Die Yaxa blieb regungslos an der Felswand hängen und beobachtete sie. Vistaru wußte, daß sie auf alles vorbereitet war. Aber sie gedachte nichts zu tun. Ihr Wort galt, zumindest so lange, bis sie erfuhren, wo Mavra Tschang war.
»Wissen Sie, wo das Schiff ist?«fragte sie die Yaxa.
»Folgen Sie mir«, sagte die andere und flog mit weit ausgebreiteten Flügeln hinaus. Vistaru schwang sich hinter ihr in die Luft, mußte sich aber anstrengen, auf gleicher Höhe zu bleiben.

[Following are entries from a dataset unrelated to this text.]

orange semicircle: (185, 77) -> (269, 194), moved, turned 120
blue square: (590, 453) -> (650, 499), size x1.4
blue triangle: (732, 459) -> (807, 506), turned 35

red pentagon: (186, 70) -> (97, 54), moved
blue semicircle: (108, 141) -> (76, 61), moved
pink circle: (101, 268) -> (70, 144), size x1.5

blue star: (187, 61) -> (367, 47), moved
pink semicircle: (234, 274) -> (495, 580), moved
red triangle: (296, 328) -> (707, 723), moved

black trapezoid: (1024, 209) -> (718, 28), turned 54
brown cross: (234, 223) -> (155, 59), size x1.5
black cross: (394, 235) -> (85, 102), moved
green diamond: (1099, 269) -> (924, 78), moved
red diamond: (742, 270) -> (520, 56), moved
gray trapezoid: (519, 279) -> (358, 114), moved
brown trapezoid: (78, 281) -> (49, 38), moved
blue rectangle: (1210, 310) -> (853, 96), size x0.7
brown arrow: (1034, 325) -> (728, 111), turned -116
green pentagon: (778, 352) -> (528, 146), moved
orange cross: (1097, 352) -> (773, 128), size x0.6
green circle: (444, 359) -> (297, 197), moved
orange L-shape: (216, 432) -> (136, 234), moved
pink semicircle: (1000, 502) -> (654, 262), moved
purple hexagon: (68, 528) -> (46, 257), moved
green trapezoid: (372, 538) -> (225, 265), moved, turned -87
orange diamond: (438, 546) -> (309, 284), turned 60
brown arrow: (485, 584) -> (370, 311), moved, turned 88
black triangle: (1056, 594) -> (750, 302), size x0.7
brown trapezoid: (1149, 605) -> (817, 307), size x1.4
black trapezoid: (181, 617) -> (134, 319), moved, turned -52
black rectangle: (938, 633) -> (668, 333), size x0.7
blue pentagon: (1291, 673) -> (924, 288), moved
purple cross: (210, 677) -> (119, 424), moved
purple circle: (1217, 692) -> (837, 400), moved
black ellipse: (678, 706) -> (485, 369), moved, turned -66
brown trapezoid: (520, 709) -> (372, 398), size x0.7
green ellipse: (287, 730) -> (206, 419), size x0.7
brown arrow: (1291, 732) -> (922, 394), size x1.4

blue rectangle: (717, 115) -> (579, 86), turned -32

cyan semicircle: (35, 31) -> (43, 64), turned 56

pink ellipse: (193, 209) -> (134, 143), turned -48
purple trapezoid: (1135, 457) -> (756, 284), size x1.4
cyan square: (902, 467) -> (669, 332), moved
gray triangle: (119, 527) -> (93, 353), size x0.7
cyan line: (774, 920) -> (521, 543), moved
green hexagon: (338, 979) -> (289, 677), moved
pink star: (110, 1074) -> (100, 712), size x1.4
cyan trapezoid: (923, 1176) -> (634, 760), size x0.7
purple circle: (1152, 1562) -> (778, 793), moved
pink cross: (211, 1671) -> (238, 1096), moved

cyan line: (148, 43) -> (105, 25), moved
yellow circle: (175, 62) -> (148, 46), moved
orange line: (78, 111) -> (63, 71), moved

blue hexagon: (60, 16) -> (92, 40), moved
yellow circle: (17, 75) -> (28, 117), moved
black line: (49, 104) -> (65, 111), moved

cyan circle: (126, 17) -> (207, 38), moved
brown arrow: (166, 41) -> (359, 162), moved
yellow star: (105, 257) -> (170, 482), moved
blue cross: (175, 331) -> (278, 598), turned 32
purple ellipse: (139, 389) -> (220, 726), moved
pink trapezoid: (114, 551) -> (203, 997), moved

»Ein bißchen langsamer«, bat sie, und die Yaxa ging darauf ein.
»Wie heißen Sie?«fragte Vistaru.
»Mein Name ist Wooly«, erwiderte die andere.
Ihr Hauptproblem war, daß sie nicht das Logische und Sichere tun konnten — am Strand bleiben. Jeder, der sie suchte, würde schließlich auf die ›Toorine Trader‹ stoßen und sich seinen Reim darauf machen.
»Aber wir haben doch die Wesen in die Luft gesprengt, die uns verfolgten«, sagte Joshi klagend, als sie sich durch das Dickicht zwängten. »Warum laufen wir davon?«
Mavra dachte über die Frage nach. Wie konnte sie ihm die Lage auf eine für ihn verständliche Weise erklären? Daß sie aus der Gefangenschaft der Freiheit entgegenflüchteten, um das Recht in Anspruch zu nehmen, selbst über ihr Schicksal zu bestimmen? Das war zu abstrakt für ihn. Glathriel war die einzige Heimat, die er kannte. Abgesehen von einem gelegentlichen Besuch in Ambreza, für ihn ein Abenteuer, waren Dorf und Gehege seine Welt gewesen.
Aber sie gab vor sich selbst zu, daß sie sich beinahe in dieselbe Gemütsverfassung hätte treiben lassen. Sie, die Braut der Sterne, der freie Geist vieler Welten, war in eine Falle geraten, die beinahe bewirkt hätte, daß sie sich mit ihrem ruhigen, friedlichen Dasein abfand, ihren Auftrag und ihr Ziel vergaß.
Sie war beauftragt worden, die Bedrohung durch Neu-Pompeii zu unterbinden, und da hing der Asteroid noch immer am Nachthimmel, ein Dolch, der auf das Herz des Daseins an sich zielte. Der Auftrag, vor so langer Zeit erteilt, war immer noch nicht ausgeführt. Und dazu kam ihr eigentliches Ziel, das sie in klaren Nächten vom Strand aus sehen konnte — die Sterne!
Warum fliehen wir, Joshi? dachte sie. Wovor und wohin? Vor Stillstand und schließlichem Tod zu Abenteuern nach unseren eigenen Bedingungen — dahin!
Laut sagte sie:»Wir wissen nicht, ob sie diejenigen waren, welche uns überfallen hatten, und selbst wenn sie es gewesen sind, waren sie nur Werkzeuge und nicht die Leute, die es eigentlich auf uns abgesehen haben. Die Hintermänner werden es immer wieder versuchen, bis sie uns eines Tages in ihrer Gewalt haben. Wir können dasitzen und Zielscheiben abgeben, bis sie uns treffen, oder wir können versuchen, die Spielregeln zu ändern. Wir werden das zweite versuchen.«
Er bedachte, was sie gesagt hatte, akzeptierte es sogar, aber ganz verstand er es nicht. Das Gehege war immer ein Symbol für Frieden und Sicherheit gewesen; sich damit abzufinden, daß davon nichts geblieben war, würde geraume Zeit dauern.
Sie trugen Kleidungsstücke, die der Segelmacher für sie angefertigt hatte. In den Taschen war Nahrung verstaut, Vitamine für schlechte Zeiten, und Vorräte, die sie brauchen mochten. Sie hatten alles eingepackt, was sie tragen konnten, und die Jacken waren mit dunklem Pelz benäht, den man in der Dunkelheit mit ihren Haaren verwechseln konnte.
In Ecundo waren die Tage warm, aber der Anbruch der Nacht im Landesinneren brachte unbehagliche Kälte mit sich. Sie schliefen zugedeckt mit Zweigen und erwachten oft durchfroren und taubenäßt.